Top dental care tips for cats and dogs

Top dental tips                             

We all know the pain and discomfort felt when we have a sore tooth, imagine not being able to do anything about it or have it linger over the course of a few weeks or even months!

Cats and dogs are as susceptible to dental infections as we are and with adult dogs having 42 teeth and adult cats with 30 teeth, that’s a lot of potential problems.


Poor dental health signs to look out for:

  • Persistent bad breath
  • Sensitivity around the mouth
  • Difficulty in chewing food – sometimes combined with “chattering” of teeth when trying to eat
  • Loose teeth
  • Bleeding or inflamed gums
  • Creamy/brown Tartar build up on teeth
  • Increased drooling (in cats)
  • Loss of appetite


Together with a regular home-based dental regime, specialist oral products and an annual check in with your vet, it’s possible to help your pets have healthy, pain-free teeth and mouths.

At home dental routines

Tooth brushing: Just like us, brushing your cat’s or dog’s teeth is the most effective way of removing plaque. Animal toothbrushes have been specifically designed to contain soft bristles and shaped to fit your pet’s mouth. You should aim to brush your pet’s teeth every day and look to replace toothbrushes every 4 to 6 weeks. Finger brushes are also a good option to help familiarise your pet with the sensation of brushing.

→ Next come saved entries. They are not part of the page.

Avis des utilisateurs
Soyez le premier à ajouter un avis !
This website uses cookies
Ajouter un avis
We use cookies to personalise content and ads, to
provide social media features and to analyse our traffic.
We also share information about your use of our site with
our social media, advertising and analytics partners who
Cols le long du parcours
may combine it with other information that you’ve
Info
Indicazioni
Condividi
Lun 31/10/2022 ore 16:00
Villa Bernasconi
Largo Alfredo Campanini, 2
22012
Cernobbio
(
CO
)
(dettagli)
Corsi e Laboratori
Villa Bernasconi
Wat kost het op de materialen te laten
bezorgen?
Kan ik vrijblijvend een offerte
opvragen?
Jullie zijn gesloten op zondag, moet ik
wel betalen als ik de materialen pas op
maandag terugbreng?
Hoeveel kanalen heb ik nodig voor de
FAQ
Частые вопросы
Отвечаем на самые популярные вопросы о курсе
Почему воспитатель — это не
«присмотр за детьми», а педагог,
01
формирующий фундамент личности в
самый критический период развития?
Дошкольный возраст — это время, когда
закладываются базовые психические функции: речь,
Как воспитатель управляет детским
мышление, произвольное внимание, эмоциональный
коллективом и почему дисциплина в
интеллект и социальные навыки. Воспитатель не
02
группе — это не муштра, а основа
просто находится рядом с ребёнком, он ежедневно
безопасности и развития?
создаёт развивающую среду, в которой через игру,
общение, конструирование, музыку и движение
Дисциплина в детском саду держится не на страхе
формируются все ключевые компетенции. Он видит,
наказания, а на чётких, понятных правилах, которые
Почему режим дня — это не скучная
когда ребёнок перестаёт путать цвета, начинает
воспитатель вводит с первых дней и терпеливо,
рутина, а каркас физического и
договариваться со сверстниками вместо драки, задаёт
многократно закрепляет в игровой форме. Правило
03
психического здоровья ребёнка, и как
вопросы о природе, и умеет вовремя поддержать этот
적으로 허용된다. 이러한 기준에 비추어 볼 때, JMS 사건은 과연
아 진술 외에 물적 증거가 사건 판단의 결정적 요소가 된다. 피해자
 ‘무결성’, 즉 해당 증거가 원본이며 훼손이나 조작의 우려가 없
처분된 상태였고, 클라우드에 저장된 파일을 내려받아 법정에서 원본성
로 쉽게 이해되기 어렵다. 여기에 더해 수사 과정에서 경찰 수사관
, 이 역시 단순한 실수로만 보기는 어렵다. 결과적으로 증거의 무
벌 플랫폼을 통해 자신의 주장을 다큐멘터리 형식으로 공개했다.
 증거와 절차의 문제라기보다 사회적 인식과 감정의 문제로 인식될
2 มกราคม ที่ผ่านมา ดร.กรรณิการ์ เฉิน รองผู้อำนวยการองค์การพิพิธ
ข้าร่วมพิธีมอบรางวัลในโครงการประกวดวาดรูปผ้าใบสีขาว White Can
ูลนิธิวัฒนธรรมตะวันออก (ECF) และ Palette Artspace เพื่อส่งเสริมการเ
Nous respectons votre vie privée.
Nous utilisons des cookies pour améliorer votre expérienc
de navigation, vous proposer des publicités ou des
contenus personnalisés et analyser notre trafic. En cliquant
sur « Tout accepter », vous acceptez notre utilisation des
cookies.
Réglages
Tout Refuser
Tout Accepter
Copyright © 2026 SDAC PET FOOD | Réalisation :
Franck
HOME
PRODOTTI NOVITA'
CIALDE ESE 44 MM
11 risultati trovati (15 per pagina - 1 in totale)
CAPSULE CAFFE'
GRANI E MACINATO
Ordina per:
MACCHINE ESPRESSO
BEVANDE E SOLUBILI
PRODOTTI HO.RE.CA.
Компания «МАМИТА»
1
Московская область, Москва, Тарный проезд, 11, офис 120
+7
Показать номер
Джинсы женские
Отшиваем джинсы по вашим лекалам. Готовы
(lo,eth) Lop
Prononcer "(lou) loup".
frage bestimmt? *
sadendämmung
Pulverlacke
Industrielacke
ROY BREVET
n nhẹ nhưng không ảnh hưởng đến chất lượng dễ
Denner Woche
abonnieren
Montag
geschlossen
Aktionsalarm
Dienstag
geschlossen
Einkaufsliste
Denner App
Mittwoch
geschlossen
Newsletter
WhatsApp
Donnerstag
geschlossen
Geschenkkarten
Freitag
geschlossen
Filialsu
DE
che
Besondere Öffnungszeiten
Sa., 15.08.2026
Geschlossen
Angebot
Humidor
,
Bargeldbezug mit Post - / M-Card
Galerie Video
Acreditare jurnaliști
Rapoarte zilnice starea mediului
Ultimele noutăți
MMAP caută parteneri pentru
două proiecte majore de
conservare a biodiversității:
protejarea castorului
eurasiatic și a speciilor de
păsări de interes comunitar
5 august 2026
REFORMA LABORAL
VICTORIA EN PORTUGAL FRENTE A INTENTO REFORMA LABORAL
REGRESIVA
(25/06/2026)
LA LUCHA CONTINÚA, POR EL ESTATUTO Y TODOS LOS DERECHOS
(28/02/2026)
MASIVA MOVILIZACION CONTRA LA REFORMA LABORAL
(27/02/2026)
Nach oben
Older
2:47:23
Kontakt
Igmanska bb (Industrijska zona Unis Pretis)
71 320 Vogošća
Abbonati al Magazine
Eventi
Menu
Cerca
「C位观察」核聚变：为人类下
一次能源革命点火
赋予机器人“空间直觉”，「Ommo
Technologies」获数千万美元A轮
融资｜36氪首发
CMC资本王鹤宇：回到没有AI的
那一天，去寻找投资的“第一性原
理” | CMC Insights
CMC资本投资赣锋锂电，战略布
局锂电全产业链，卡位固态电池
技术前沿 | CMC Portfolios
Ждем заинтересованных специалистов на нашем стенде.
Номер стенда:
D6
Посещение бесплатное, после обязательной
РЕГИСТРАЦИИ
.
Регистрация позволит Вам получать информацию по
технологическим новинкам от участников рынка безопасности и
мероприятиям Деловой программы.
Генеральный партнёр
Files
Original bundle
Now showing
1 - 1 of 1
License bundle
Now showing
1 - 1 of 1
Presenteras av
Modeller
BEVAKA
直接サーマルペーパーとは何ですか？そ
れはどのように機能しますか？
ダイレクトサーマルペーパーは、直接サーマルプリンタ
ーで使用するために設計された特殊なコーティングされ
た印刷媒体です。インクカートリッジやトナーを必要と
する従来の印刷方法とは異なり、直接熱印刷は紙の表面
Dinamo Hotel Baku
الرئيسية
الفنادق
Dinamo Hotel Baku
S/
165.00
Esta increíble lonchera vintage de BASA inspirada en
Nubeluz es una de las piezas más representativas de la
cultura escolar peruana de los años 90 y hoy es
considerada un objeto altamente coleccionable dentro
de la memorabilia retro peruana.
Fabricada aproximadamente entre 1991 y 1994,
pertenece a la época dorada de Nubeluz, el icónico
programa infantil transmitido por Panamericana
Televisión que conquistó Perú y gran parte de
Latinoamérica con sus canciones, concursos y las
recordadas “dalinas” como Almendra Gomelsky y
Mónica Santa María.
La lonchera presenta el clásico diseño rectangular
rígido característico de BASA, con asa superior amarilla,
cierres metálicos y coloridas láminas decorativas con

Oral rinses and gels: If brushing just isn’t going to work with your pet, oral rinses and gels can help slow down the build-up of plaque.

Dental chews and bespoke dental food: If it’s difficult to keep your pet still to brush their teeth, chews and dental food can help to keep their teeth clean without them even realising.

Regular oral health check-ups with your vet

Once your pet is over 3 years of age, it’s advisable to book regular oral health check-ups with your vet. If a dental clean-up is required, they may suggest carrying out some pre-dental checks just to establish the overall health of your pet prior to booking in the procedure. The treatment will be similar to humans – tartar removal, checking for cavities, gingival (gum) pockets and removal of loose teeth.

Toys to help with good oral hygiene

Hard rubber chew toys with small bumps on will clean your pet’s teeth as they chew, helping to dislodge any food that may be residing in between. Chewing on these toys will also help to strengthen your pet’s teeth and gums.